A Hellhound is a mythological hound that embodies a guardian or a servant of hell, the devil, or the underworld. Hellhounds occur in mythologies around the world, with the best-known examples being Cerberus from Greek mythology, Garmr from Norse mythology, the black dogs of English folklore, and the fairy hounds of Celtic mythology. Physical characteristics vary, but they are commonly black, abnormally overgrown, supernaturally strong, and often have red eyes or are accompanied by flames.
Depiction in France
In France, in AD 856 a black hound was said to materialize in a church even though the doors were shut. The church grew dark as it padded up and down the aisles as if looking for someone. The dog then vanished as suddenly as it had appeared. On mainland Normandy the Rongeur d’Os wanders the streets of Bayeux on winter nights as a phantom dog, gnawing on bones and dragging chains along with it. In Lower Brittany, there are stories of a ghost ship crewed by the souls of criminals with hellhounds set to guard them and inflict on them a thousand tortures.
Depiction in Germany
In Germany, it was believed that the devil would appear as a black hellhound, especially on Walpurgisnacht.
In Greek mythology, Cerberus, often referred to as the hound of Hades, is a multi-headed dog that guards the gates of the Underworld to prevent the dead from leaving. He was the offspring of the monsters Echidna and Typhon and was usually described as having three heads, a serpent for a tail, and snakes protruding from multiple parts of his body.
In Catalan myth, Dip is an evil, black, hairy hound, an emissary of the Devil, who sucks people’s blood. Like other figures associated with demons in Catalan myth, he is lame in one leg. The dip is depicted on the escutcheon of Pratdip. In Galicia, the Urco was a giant black hound that led the Santa Compaña, a version of the Wild Hunt.
The myth is common across Great Britain in the form of the “black dogs” of English folklore. The earliest written record of the “hellhound” is in the 11th and 12th-century Peterborough version of the Anglo-Saxon Chronicle, which speaks of a “wild hunt” through the forest between Peterborough and Stamford.

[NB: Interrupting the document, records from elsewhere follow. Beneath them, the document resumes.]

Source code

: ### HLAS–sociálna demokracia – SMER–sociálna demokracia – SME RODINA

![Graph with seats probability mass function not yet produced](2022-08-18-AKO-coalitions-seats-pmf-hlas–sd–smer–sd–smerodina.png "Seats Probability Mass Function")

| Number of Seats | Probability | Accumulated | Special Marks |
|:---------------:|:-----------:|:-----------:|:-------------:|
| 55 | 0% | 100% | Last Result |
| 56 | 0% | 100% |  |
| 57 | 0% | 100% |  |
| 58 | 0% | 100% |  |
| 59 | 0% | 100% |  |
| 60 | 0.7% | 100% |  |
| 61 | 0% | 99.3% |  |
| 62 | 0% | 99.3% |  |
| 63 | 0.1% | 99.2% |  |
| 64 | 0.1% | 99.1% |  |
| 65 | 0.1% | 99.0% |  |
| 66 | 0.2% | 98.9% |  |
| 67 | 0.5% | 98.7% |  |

Black hellhounds with fiery eyes are reported throughout Latin America from Mexico to Argentina under a variety of names including the Perro Negro (Spanish for black dog), Nahual (Mexico), Huay Chivo, and Huay Pek (Mexico) – alternatively spelled Uay/Way /Waay Chivo/Pek, Cadejo (Central America), the Dog Familiar (Argentina) and the Lobizon (Paraguay and Argentina). They are usually said to be either incarnations of the Devil or a shape-changing sorcerer.
Jinn, although not necessarily evil, but often thought of as malevolent entities, are thought to use black dogs as their mounts. The negative depiction of dogs probably derives from their close association with “eating the dead” (relishing bones) and digging out graves. The jinn likewise is often said to roam around graveyards and eat corpses. These characteristics relate to each other.
The Mahākanha Jātaka of the Buddhist Pali Canon includes a story about a black hound named Mahākanha (Pali; lit. “Great black”). Led by the god Śakra in the guise of a forester, Mahākanha scares unrighteous people toward righteousness so that few people will be reborn in hell.
His appearance portends the moral degeneration of the human world when monks and nuns do not behave as they should and humanity has gone astray from ethical livelihood.